Take it or leave it? I took it. The book appeared, was kindly reviewed, won a prize, even achieved a reprint. The author Martin Amis, in a footnote, had christened me ‘Mr Slang’. I worked on the brand. Two years on there was a second meeting: do you intend to support my continuing work? Absolutely not. OK: the slang lexicographer is traditionally a soloist. We do not do teams. But we do need help.
There were three avenues to explore. A publisher, an academic institution, a commercial business. I set off looking. The first had been solved. Reference publishing in the UK was vastly reduced. I had already had a long flirtation with the most important of all such companies as a possible backer of the print book. We had danced, ever more intimately, almost to the altar. But their pre-nup proved unsignable. Like Dickens’ Miss Havisham I kept the wedding dress. I wrote to universities, some seemed amenable. Again, there were suitors. The most prestigious seemed very keen. Our first conversation ended ‘We look forward to working together.’ The last, nine months on, admitted ‘We don’t actually know how to do this.’ I know few business people. I called in favors from friends that do. The experience was, let’s say, educative. I would offer my pitch. My host cut invariably to the chase: what’s in it for me? The word ‘monetize’ reared up. I had no useful answer. The concept of patronage, of simply backing something worthwhile, cut no ice.
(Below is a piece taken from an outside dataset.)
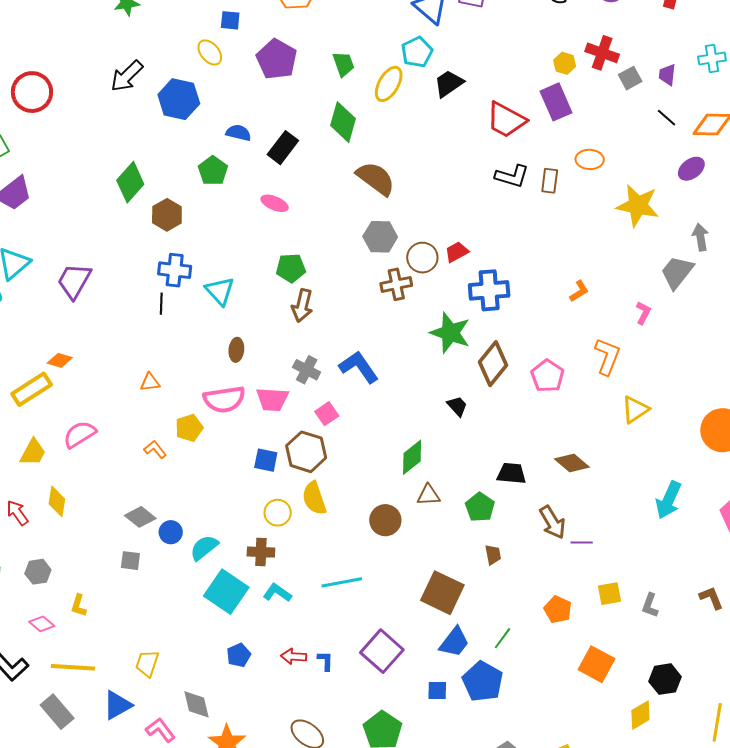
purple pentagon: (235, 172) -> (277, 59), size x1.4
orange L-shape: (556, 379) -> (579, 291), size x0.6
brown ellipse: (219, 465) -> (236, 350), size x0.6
We parted. I envisaged a secretary bringing a restorative drink. The magnate amused. ROFL as the textspeak has it.
I did not give in. The wedding dress grew stained, tattered, the wedding feast crumbled to dust. Backed by my wife, who in a second career has made herself a peerless mistress of cite extraction, I continued to work. This was not noble or otherwise plucked from the self-help manuals: what else was there to do? I research slang much as I breathe. And there was so much on offer. The Internet was a cornucopia of material. If my predecessors had sometimes struggled to find examples of slang in use, my problem was no more than one of choice: where should I go today? Newspaper databases and contemporary journalism, TV and movie scripts, lyrics from every type of popular music, social media… I even read more books, often from newly formed digital archives. Unprecedented, incomparable riches. How could I give up when every day my own database expanded and thus, I hoped, improved?
It is fitting, therefore, that the net would save me. Like many writers looking for exposure, I had signed up for Twitter. In April 2014 a tweet appeared; I had no idea of the poster, I could not resist the content: ‘Do you want to put the dictionary online?’ ‘Yes,’ I answered. ‘Would you like me to do it?’ ‘Yes please. How much?’ ‘Nothing. The work should be there.’ This was a relief: I have no funds and other programmers – I had approached several – had demanded megabucks. We met. The sender was a twenty-year-old programmer, David Kendal. He was impressively knowledgeable, not only of programming but of the possibilities for putting it to lexicographical use. We made a deal. I turned over the data, he set to work. What followed was not always simple nor smooth, but the task advanced. The three volumes of print, much augmented, and with the potential for regular improvement, emerged in digital form.
If the rest is not history, then it is what is launched today. Green’s Dictionary of Slang Online. It is here: https://greensdictofslang.com. Those who wish only for a simple headword plus etymology plus definition may access it for free. Those who wish to see the underlying citations, its heart, must pay a subscription. We have tried to keep it low. There will be regular updates. New research tools will be added. Like the Internet which hosts it, the possibilities are endless.